万が一魔物と戦闘になったとき、二人いたほうがいい」
「すまねぇアルテ……」
「そうじゃな、まずは村の様子を把握せねばな」
「じーさんたち、保存のきく食糧余裕があれば少し融通してくれねぇか?
どっちにしろ余裕は無いだろうし、それくらいは置いてきてぇ」
「ああ、わかっとるよキース朝までに用意しておく。
子供たちも含めて、アルテ殿やキースのおかげで食糧の保管もかなり作れている。
感謝しかないわい」
「みんなが僕たちがとってきたものを加工してくれているから、お互い様だよ」
「ありがたい……」
自分たちを捨てた村のことを、自分たちのことのように心配する皆にアルテは嬉しく思った。
こうして、翌日の予定は決まった。
夜が明け、まだ日も上がって間もない早朝ではあるものの、昨日までの快晴が雲によって覆われており、村までの距離を移動するのに厳しい日差しに突き刺されながらでないことをアルテとキースは喜んだ。
「もう腕とか皮がむけて痒くてしょうがないからな」
「この間上を脱いで魚を獲ってたから背中もひどいもんだよ……」
「ほれ、キース。これを持っていくといい」
袋に詰められた保存食の数々。とても村全体を潤す物ではないが、なかなか村では手に入らない物を中心にそして保存がきくものが選ばれている。
「すまん」
「お主が謝ることじゃない」
「さぁ、子供たちが目覚める前に行ってこい」
「うん、皆留守を頼んだよ」
「任せておけ」
村自体もしっかりとした木の柵で囲んであり、ドクダメによって魔物除け、動物除けもされている。

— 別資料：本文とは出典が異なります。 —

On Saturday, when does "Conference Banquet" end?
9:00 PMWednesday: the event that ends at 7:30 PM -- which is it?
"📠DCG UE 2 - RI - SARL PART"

さらには村の周囲には銀狼の証が刻まれているために危険は少ない。
それでもいざという時のために武器も準備はしてある。
「いってきまーす」
二人はウォルにまたがり森の中を駆け出す。
ウォルは風のように走る。すでに伐採はかなりの距離が終わっており、しばらくは走りやすい道を行く。あっという間に森の浅い部分、魔物などがうろつく危険エリアまでたどり着くが、ウォルは速度を落とすことなく木々の間をすり抜けていく。
キースは始めこそこの速度に慌てふためいていたが、今ではすっかり慣れたもので周囲の様子をうかがっている。
「魔物の気配はなさそうだな!!」
「そうだね!! ウォルの気配を感じたらみんな逃げ出すよ! 威圧しながら走ってくれているからね!」
「そうなのか、わからなかった!」
「背負われているからね、何なら今のウォルの前に立ってみる? きっとおしっこくらいは漏らすよ!!」
「や、やらねーよ!!」
その言葉はきっと嘘でも冗談でもないことをキースは知っている。
初めて一緒に狩りをしたとき、かなり離れた距離だったのにウォルの威圧の遠吠えで、少しだけ漏らしたことがあるからだ。もちろん秘密だ。匂いでばれていたが……
本人はすぐに川に足を滑らせたことにしてごまかせたと思っている。知らぬが仏。
「さて、出るよ!」
「ああ!!」
とうとう森の出口に差し掛かる。
アルテが森に落とされて、初めての森からの脱出。
とても大きな出来事だが、アルテ自身はキースと共に村を見に行くという目的のほうが大きくて、気にも留めていなかった。
彼の母が彼の存命を祈って森に全てを任せた日から8年。
この日はアルテ自身も忘れていたが、20歳の誕生日だった。